> **To do**
Copy the listing word for word, starting at its first line and ending with the line that contains "title Feladat bemutatása [23, 11, 1589, 119]".

> **Data listing**
* begin *

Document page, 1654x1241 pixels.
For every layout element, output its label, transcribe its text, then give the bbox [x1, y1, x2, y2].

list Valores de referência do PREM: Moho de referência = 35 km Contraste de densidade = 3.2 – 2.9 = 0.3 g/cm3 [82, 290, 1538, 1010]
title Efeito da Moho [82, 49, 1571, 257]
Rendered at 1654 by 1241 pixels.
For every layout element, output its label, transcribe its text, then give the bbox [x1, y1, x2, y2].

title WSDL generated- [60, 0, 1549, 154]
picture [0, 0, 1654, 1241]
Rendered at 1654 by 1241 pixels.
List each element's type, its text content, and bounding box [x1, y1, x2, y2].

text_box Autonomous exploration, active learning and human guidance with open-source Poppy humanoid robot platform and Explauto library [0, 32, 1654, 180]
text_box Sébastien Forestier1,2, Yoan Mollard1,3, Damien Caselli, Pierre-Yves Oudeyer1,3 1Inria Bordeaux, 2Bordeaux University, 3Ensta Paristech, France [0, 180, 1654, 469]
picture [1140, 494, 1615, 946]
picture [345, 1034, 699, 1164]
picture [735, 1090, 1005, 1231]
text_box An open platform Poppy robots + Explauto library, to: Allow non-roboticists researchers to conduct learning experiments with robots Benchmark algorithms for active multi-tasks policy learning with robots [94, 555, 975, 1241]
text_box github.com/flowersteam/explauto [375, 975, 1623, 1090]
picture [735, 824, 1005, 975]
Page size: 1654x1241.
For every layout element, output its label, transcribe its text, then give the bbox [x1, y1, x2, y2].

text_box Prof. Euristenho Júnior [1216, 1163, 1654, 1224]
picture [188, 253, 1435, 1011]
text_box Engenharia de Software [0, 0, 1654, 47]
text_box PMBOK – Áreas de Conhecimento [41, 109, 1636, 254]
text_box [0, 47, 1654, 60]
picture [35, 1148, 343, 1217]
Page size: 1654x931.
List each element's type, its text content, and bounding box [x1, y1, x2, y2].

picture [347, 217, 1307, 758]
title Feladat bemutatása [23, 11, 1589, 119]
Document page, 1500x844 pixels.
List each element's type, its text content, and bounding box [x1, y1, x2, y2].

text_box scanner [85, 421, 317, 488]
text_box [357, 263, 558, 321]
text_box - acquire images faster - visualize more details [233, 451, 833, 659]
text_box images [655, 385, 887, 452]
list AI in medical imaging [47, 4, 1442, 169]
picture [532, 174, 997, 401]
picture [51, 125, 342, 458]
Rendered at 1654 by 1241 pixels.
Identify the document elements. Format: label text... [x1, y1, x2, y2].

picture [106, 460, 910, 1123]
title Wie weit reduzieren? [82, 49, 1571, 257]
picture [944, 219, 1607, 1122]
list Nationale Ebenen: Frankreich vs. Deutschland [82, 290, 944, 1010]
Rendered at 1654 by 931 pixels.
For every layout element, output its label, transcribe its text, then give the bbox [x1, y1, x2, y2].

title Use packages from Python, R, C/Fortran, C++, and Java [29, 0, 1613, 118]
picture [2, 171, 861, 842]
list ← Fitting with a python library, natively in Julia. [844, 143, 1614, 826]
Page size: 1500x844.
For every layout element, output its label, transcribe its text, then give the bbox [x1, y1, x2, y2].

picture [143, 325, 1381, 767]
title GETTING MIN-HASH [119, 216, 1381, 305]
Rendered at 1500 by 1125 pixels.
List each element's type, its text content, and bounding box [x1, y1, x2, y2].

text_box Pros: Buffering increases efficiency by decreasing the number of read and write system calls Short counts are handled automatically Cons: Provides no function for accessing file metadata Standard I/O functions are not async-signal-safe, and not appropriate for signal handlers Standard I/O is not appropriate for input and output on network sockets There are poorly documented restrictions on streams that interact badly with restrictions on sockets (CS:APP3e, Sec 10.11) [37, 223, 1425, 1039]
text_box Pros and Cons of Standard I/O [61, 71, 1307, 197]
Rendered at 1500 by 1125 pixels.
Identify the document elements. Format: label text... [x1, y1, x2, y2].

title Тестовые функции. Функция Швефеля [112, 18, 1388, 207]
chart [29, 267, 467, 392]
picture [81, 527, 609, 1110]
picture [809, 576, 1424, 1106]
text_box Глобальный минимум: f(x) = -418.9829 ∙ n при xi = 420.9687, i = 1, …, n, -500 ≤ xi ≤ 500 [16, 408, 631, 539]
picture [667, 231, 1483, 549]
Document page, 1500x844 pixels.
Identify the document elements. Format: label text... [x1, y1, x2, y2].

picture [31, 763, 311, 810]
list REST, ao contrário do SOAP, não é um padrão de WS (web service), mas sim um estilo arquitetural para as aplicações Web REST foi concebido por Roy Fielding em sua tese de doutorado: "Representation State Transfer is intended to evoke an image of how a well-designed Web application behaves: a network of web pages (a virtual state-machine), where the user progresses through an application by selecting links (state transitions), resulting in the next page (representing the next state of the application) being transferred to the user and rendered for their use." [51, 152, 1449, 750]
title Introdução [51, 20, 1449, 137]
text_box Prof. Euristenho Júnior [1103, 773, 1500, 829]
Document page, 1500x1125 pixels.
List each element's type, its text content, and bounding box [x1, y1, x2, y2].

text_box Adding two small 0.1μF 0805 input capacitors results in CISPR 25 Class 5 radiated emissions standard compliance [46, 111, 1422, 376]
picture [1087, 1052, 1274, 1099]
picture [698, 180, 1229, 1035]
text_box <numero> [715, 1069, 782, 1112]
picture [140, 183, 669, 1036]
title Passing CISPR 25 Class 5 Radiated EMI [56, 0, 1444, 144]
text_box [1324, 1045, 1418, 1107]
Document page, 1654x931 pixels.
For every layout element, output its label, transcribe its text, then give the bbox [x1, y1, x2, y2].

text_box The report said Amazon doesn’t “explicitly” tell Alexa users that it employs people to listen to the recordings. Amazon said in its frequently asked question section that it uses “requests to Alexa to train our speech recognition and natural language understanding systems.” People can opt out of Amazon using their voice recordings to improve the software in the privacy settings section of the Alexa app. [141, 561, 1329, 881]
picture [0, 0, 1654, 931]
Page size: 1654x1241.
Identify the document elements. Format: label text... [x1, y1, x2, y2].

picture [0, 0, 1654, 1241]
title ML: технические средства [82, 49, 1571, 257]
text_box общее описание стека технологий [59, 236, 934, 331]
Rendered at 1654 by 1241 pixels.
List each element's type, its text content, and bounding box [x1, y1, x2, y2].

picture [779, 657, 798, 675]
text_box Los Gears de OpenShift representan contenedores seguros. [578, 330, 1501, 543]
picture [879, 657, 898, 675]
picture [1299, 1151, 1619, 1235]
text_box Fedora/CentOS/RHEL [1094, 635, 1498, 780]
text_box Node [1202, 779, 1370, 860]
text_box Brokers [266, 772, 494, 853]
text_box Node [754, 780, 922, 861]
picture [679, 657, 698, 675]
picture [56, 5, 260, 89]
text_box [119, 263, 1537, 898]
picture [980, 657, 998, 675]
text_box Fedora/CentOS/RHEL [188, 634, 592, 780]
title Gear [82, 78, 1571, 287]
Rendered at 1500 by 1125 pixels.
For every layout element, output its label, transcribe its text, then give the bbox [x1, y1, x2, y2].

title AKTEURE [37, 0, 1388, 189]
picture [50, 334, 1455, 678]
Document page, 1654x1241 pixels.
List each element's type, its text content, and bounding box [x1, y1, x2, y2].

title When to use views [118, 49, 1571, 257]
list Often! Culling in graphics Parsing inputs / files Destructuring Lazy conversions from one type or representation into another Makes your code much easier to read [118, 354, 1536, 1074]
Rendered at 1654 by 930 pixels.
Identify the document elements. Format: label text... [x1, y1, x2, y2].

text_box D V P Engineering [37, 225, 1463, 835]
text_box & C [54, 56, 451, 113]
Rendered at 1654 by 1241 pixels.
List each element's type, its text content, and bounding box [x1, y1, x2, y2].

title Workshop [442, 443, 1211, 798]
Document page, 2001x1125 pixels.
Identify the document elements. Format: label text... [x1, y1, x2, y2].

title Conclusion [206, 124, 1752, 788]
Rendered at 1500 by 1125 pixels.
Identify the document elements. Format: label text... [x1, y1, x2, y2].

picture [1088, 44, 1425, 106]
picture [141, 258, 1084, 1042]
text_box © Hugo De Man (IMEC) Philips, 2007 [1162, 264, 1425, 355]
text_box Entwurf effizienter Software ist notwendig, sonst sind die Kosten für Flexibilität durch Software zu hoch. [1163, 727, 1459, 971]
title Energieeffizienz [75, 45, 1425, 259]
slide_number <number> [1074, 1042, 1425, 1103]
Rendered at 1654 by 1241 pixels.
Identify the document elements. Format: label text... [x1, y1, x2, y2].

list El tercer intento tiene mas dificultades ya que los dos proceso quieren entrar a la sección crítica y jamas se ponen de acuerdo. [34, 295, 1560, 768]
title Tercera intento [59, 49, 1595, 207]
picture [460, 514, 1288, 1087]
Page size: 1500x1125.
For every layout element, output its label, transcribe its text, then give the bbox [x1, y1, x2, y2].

* end *

> **Result below**
Document page, 1654x1241 pixels.
For every layout element, output its label, transcribe its text, then give the bbox [x1, y1, x2, y2].

list Valores de referência do PREM: Moho de referência = 35 km Contraste de densidade = 3.2 – 2.9 = 0.3 g/cm3 [82, 290, 1538, 1010]
title Efeito da Moho [82, 49, 1571, 257]
Rendered at 1654 by 1241 pixels.
For every layout element, output its label, transcribe its text, then give the bbox [x1, y1, x2, y2].

title WSDL generated- [60, 0, 1549, 154]
picture [0, 0, 1654, 1241]
Rendered at 1654 by 1241 pixels.
List each element's type, its text content, and bounding box [x1, y1, x2, y2].

text_box Autonomous exploration, active learning and human guidance with open-source Poppy humanoid robot platform and Explauto library [0, 32, 1654, 180]
text_box Sébastien Forestier1,2, Yoan Mollard1,3, Damien Caselli, Pierre-Yves Oudeyer1,3 1Inria Bordeaux, 2Bordeaux University, 3Ensta Paristech, France [0, 180, 1654, 469]
picture [1140, 494, 1615, 946]
picture [345, 1034, 699, 1164]
picture [735, 1090, 1005, 1231]
text_box An open platform Poppy robots + Explauto library, to: Allow non-roboticists researchers to conduct learning experiments with robots Benchmark algorithms for active multi-tasks policy learning with robots [94, 555, 975, 1241]
text_box github.com/flowersteam/explauto [375, 975, 1623, 1090]
picture [735, 824, 1005, 975]
Page size: 1654x1241.
For every layout element, output its label, transcribe its text, then give the bbox [x1, y1, x2, y2].

text_box Prof. Euristenho Júnior [1216, 1163, 1654, 1224]
picture [188, 253, 1435, 1011]
text_box Engenharia de Software [0, 0, 1654, 47]
text_box PMBOK – Áreas de Conhecimento [41, 109, 1636, 254]
text_box [0, 47, 1654, 60]
picture [35, 1148, 343, 1217]
Page size: 1654x931.
List each element's type, its text content, and bounding box [x1, y1, x2, y2].

picture [347, 217, 1307, 758]
title Feladat bemutatása [23, 11, 1589, 119]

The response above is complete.